Après avoir posé les bases du giallo avec La Fille qui en savait trop, Mario Bava s’essaie, la même année, au film à sketch avec une trilogie de l’épouvante : Les Trois Visages de la Peur. Transcendé par une mise en scène appliquée, où l’ambiance onirico-macabre prime sur la logique narrative, le film s’articule autour de trois figures hostiles — autant de masques cauchemardesques destinés à attiser la peur. Celui d’un tueur anonyme harcelant son ancienne maîtresse au téléphone ; celui d’un vampire hantant une famille de paysans ; celui enfin d’un spectre vengeur revenu réclamer une bague volée à son cadavre encore tiède.
Le premier sketch, thriller en huis clos, joue la carte du suspense tendu, porté par un scénario retors jalonné de deux rebondissements cinglants. L’intérêt naît dans l’inattendue révélation de la culpabilité de l’assassin — avant qu’un nouvel intrus ne relance, in extremis, l’enjeu de survie de l’héroïne. Perfide, sensuel, captivant, le segment insinue le saphisme en filigrane, et s’enrobe d’un esthétisme raffiné : broderies, sculptures, drapés — un cocon luxueux devenu piège. Sa conclusion, férocement ironique, claque comme un fouet.

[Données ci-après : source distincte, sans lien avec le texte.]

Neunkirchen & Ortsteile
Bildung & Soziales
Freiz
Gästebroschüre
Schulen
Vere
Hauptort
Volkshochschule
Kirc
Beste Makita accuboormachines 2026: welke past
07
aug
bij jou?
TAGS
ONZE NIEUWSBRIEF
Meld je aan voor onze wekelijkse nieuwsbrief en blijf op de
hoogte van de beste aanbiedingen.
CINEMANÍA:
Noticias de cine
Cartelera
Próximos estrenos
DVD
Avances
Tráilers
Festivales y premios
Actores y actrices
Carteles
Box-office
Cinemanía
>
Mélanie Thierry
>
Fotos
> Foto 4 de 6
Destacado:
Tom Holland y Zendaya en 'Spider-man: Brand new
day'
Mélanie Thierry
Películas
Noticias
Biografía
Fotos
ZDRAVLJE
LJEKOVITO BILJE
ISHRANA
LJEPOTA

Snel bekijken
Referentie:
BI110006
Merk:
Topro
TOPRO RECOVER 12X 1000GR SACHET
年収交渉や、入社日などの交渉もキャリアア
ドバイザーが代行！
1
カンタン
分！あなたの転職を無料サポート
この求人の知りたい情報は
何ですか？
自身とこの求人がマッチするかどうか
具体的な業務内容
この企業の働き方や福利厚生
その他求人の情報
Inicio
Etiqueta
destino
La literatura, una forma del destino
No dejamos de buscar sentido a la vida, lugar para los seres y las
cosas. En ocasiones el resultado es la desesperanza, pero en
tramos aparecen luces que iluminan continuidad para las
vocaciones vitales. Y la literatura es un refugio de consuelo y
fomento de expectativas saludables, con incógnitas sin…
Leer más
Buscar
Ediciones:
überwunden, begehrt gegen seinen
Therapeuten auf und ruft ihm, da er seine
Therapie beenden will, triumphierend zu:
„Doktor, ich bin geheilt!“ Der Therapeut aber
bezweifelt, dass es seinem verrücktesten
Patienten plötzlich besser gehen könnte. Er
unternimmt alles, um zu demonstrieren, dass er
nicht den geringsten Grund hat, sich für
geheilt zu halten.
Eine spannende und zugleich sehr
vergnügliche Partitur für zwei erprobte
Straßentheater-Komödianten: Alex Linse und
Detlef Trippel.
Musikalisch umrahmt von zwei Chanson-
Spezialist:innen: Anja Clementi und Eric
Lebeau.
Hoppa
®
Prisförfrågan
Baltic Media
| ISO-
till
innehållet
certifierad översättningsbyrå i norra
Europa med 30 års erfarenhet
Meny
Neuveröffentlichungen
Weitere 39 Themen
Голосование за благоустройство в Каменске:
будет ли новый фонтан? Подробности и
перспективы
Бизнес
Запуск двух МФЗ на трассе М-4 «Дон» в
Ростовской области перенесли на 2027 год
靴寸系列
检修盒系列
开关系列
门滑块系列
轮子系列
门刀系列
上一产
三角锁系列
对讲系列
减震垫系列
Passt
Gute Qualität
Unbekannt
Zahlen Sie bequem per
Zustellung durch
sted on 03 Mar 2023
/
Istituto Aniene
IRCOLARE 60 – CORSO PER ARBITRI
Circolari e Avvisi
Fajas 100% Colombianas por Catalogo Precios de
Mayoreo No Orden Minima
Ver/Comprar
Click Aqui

La seconde histoire s’enracine dans le mythe vampirique — ici incarné par les Wurdulaks, d’après une légende russe. Plus classique dans sa construction, elle envoûte pourtant par son atmosphère et la stature du grand Boris Karloff, impressionnant en vampire bourru, maître dans l’art du subterfuge. Là encore, Bava enchante par la splendeur gothique de son univers : ciels d’encre, halos lunaires, clair-obscurs crépusculaires… une nuit azurée qui semble éternelle.
Le troisième segment — le plus célèbre, le plus marquant — distille un poison lent. Celui de la terreur rampante, sournoise, presque silencieuse. Une infirmière, ayant dérobé une bague à une défunte, est peu à peu gagnée par la démence, assaillie par les signes d’un au-delà rancunier : une goutte d’eau qui résonne, une mouche qui obsède, une ombre dans le couloir. Atmosphérique en diable, ce conte vénéneux exploite chaque bruit, chaque silence, jusqu’à l’asphyxie. Visuellement, c’est un ballet lugubre dans des intérieurs aux décors archaïques, d’une beauté malade. Et surgit alors cette vision — celle d’une mégère rigide au rictus diabolique, au regard vide et exorbité — figure spectrale inoubliable, double d’épouvante qui s’impose comme une icône du cinéma d’horreur.

Atmosphérique et stylisé, Les Trois Visages de la Peur brille par ses décors ciselés, magnifiquement éclairés, où chaque détail séduit tout en faisant frissonner. Mario Bava, esthète dans l'âme, y convoque l’angoisse, l’inquiétude, la sensualité (ces femmes italiennes — sans omettre Michèle Mercier, d’une fragilité fascinante, qui crèvent l’écran), mais aussi la terreur pure — servie par une réalisation studieuse, où l’imagination macabre épouse l’ironie insidieuse de l’humour noir. Une splendeur de chaque instant.